奇怪的是,他并未觉得痛快高兴,反而空落落的,如同坠入深不见底的悬崖。
失去的东西,终究回不来了。
仿佛这一切,本就不该属于他一样,偶然尝到甘甜,就已经是莫大的幸运。
陆景幽心口一紧,伤口猝然撕裂般疼痛,咳嗽压抑在喉咙里。
身后传来窸窸窣窣的声响,疾风擦拭着染血的手指,恭敬道:
“主上,都处理干净了,不会查出来的。
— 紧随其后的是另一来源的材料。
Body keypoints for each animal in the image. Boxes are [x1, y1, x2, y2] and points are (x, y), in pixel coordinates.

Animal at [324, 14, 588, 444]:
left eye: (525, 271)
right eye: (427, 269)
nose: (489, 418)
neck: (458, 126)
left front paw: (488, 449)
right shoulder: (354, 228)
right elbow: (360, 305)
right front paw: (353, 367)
”
陆景幽淡淡“嗯”了一声,似是想到了什么,抬眸问道:
“她在哪儿?回漱玉宫了吗?”
疾风愣怔一下,随即明白过来,直直地跪在地上,艰难道:
“主上,恕我多言,您不该去见她”
干涩发苦的笑声打断了他的话,陆景幽阖上双眸,拧着眉心,喃喃道:
“这些年,我何曾见过她?”
皇姐应当早就不记得他了。
这也是理所应当,骄傲尊贵的嫡亲公主,与他这个生而罪孽的遗腹子,不会有任何关系。
“还是从前那样,远远看一眼便好。”
陆景幽轻叹一声,迈过不肯起身的疾风,命令道:
“放心,不会见面的,你退下吧。”
时近子时,宫宴散尽,陆嘉念才浑身疲惫地回去,闷得头脑发晕。
漱玉宫的寝殿温馨暖和,柳叶服侍妥帖,沐浴更衣之后,饮一杯清茶爽口,困意消散不少,索性躺在美人榻上歇息。
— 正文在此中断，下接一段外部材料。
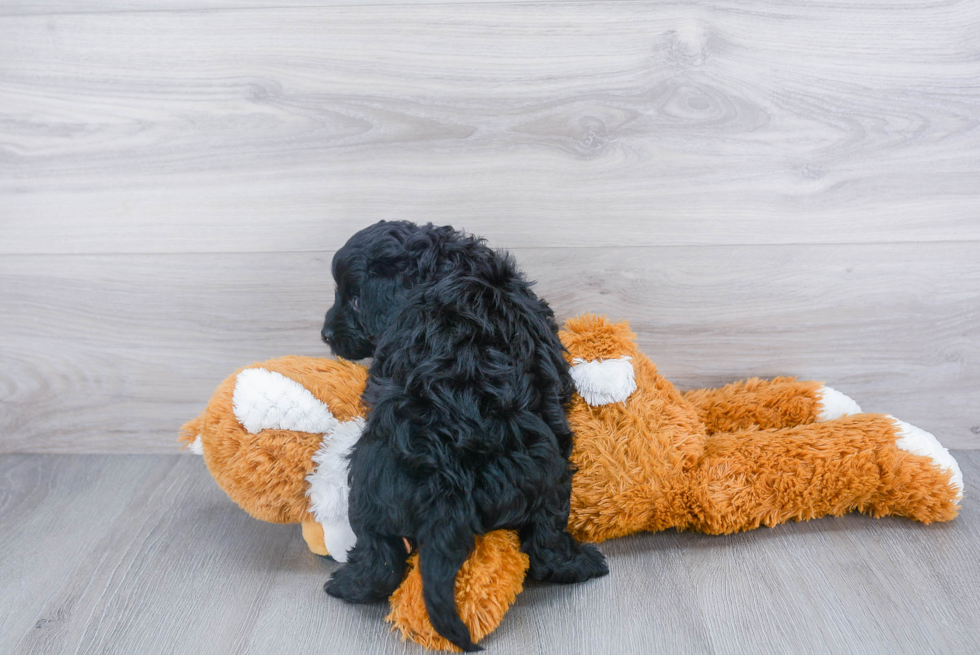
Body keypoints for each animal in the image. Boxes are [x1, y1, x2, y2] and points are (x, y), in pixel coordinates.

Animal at [322, 223, 608, 652]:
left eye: (355, 300)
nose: (325, 334)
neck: (445, 266)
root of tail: (447, 481)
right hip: (551, 474)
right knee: (546, 541)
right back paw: (580, 564)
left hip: (366, 481)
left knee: (380, 557)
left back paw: (347, 585)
“酥糖分发得如何?有没有哪处缺漏了?”陆嘉念揉着太阳穴问道。
“管事太监说都到位了,冷宫这种偏僻人杂的地方,难免少了一两份,最后都匀过来了。”
“那就好,你多去打探一下,若是因此打闹生事就不好了。”
陆嘉念总有不好的预感,但事情都过去了,也不能再追究什么,只能惴惴不安地叮嘱几句。
她们的声音断断续续传到门外,陆景幽藏在墙角的树丛中,尽数听到了。
一缕烛光透过窗纸,映照在他神色复杂的面容上,衬得眼底的光芒愈发黯淡。
起初他想过,皇姐是否觉得他身份低微,故意少了冷宫一份酥糖。
现在看来,应当不是。
但他宁愿是。
最起码,皇姐会心里记得,这世上还有他的存在。
陆景幽自嘲地摇了摇头,鸦羽般的眼睫垂落下去,遮挡住失落的眸光,继续观察着动静。
“殿下,其实筵席上说的驸马之事,您也别太生气。”
柳叶陪在陆嘉念身边,一边安抚顺气,一边解释道:
“皇后娘娘暗中物色,有意为殿下尽早选个好夫君,所以他们难免着急举荐。”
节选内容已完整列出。